→ **Page**:

+---+

Hiking those first 2 miles through the darkness was taxing.  Felt like I was climbing stairs the whole way, and was still a bit sore from Gannett and King’s, so it was slow going off the bat.  Along the way, I chatted with a couple fellow hikers, Steve and Rob, both from Idaho, who had decided to climb Borah for the first time as well.  I stopped to eat more breakfast, and they continued on their way.

Finally, at about 10,000 feet, I hit treeline, right as the sun was coming up.  I continued hiking up the beginning parts of the semi-exposed ridge, when I decided to shed some weight by unloading a couple bottles of water and gatorades and random snacks, and cached them in a shrub.  Moving right along, with less weight, I came to the beginning of the much-heralded ‘Chicken-Out Ridge’… the ‘landmark’ of Borah Peak, at 11,300 feet.  This section had acquired a nasty reputation, as it got that name as several hikers will turn back upon seeing the hazards up close.  It’s exposed and steep on both sides, and requires some rock climbing skills (fortunately for me, I felt confident in this regard after joining Rock Spot Climbing, a rock climbing gym in South Boston).  Before starting, I put my trekking poles on the outside of my backpack, and proceeded to climb.  I also saw Steve and Rob again, who were a bit farther ahead on the ridge.  Getting up to where they were involved climbing up a very steep rock chute, with jagged walls on both sides.  Steve provided some tips to get up to that point, and I was on my way up.  Upon reaching the top of the chute, I looked ahead on the ridge, and realized it was all scrambling for a bit.  

I caught up to Steve and Rob, right before another very exposed section on the ridge, and we decided to team up together to help get up and across the ridge.  It was standard rock climbing across… I was a bit worried going into it, but realized it wasn’t all that bad.  Maybe I’m biased because I felt comfortable with the rock climbing gym and all, but I actually would say I really enjoyed it.  Once we reached the end of the ridge, we came across a snow bridge, at 11,600 feet.  This snow bridge was the other section of Borah that has a bad reputation, as it’s very exposed, with drop-offs on both sides.  However, since it was later in the summer (late August), most of the snow had melted, so there was a clear path to trek right across.  However, given the high exposure, I decided to get my poles back out as extra support/balance.

+---+

→ **Information provided**:

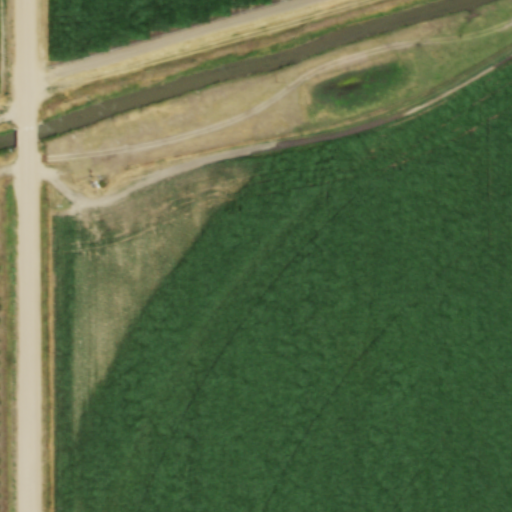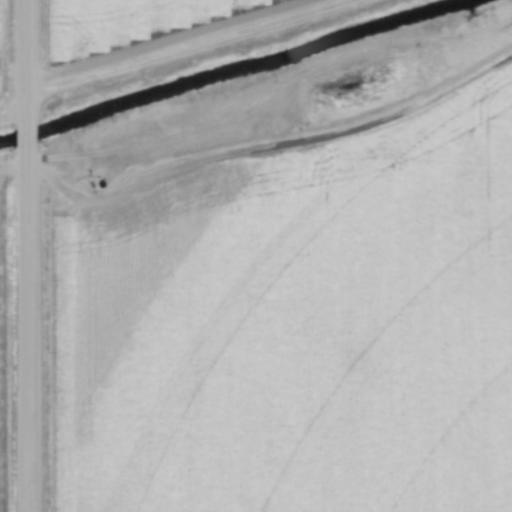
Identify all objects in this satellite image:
crop: (130, 23)
road: (195, 49)
crop: (0, 56)
road: (25, 61)
road: (26, 134)
road: (28, 328)
crop: (298, 331)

+---+

→ **Task details**: Continue the Borah Peak hike account from where it stops.

→ **Reply**:
Snow bridge of Borah
Snow bridge... drop-offs on both sides

After crossing the snow bridge, the rest was pretty straightforward… steep, and rocky/scree-like, with minor scrambling.  We trekked along and climbed over some boulders, when we came to the final climb (the ‘crux’).  The crux involved simply climbing up scree, while battling soreness in the quads…

Crux of Borah
Almost there...

But, it was worth it, as after we climbed this point, we reached…


Borah Peak, the apex of Idaho, is registered at 12,662 feet.  At the summit, there was 1 other guy… he had gotten there about 10 minutes before us, and didn’t seem phased by it.  I was a bit tired, not gonna lie, but felt great, as I was ‘all done’ with uphill climbing after a week+ of it!

So, there are 2 things I do at every state highpoint summit I reach… 1. Get a picture at the summit; 2. Get a rock.  There is also a 3rd thing I do (but not at every)… drink a muscle milk (my signature summit drink).  Also, at the summit there was an American flag at the top.  I asked Steve/Rob to take my picture, holding the American flag up, feeling proud that I had summited this steep beast of a mountain, on top of Idaho!  The views at the top were incredible, though very overcast.  I could see the sharkfin like mountains of the Sawtooth range, as well as absolute desolateness. I could even see the parking lot from where I came, and obviously… was very small.  

Summit of Borah
Hooray America! I'm on top of Idaho!


Borah summit - looking down on top of the Sawtooths
...on top of Idaho, looking out!

After about 30 minutes at the top, I headed back down with Steve and Rob.  Upon reaching Chicken-Out Ridge again, we came across a couple guys who were on the way up.  I forget the 1stguy’s name, but the 2ndguy Dale, was having reservations about descending a certain part of the ridge onto the snow bridge, as the exposure was very real, and he wasn’t used to rock climbing.  After about 10 minutes of discussion, telling them both what was ahead, and trying to convince them both to ‘go for it’, Dale decided to turn back, while his buddy made the bid for summit.  I felt bad for Dale, as I know the feeling of attempting to summit, but having turn back when you’re so close (Gannett’s first go). So, now we were a team of 4.  Me, Steve, Rob and Dale descended upon some steep parts of the ridge back down, several of which had me worried, as I wasn’t sure if Dale would be OK.

However, we descended Chicken-Out Ridge safely, when Dale decided he was OK to wait for his buddy on the way back.  Then, me, Steve and Rob proceeded to climb down the last 2 miles of Borah to trailhead. I was feeling great given I just summited Borah/Idaho, but my blisters in my feet from Gannett had started to come back, and were starting to bother me again.  However, we got back to trailhead at about 230PM.  I took my backpack off, and put my poles down and pumped my fists up in glory, as well as congratulated Steve and Rob on a successful summit and return.  Then, we had a couple sandwiches and a beer to celebrate before we parted ways.  I connected with them via FB, and now have a couple friends in Idaho.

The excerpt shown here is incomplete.